======== SUPPLIED DATA

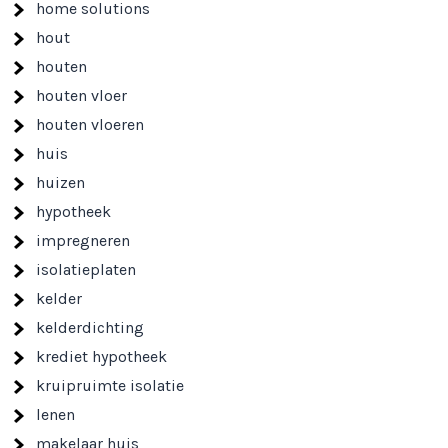
home solutions
hout
houten
houten vloer
houten vloeren
huis
huizen
hypotheek
impregneren
isolatieplaten
kelder
kelderdichting
krediet hypotheek
kruipruimte isolatie
lenen
makelaar huis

================

With no pictures included, write out the entries exactly.

home solutions
hout
houten
houten vloer
houten vloeren
huis
huizen
hypotheek
impregneren
isolatieplaten
kelder
kelderdichting
krediet hypotheek
kruipruimte isolatie
lenen
makelaar huis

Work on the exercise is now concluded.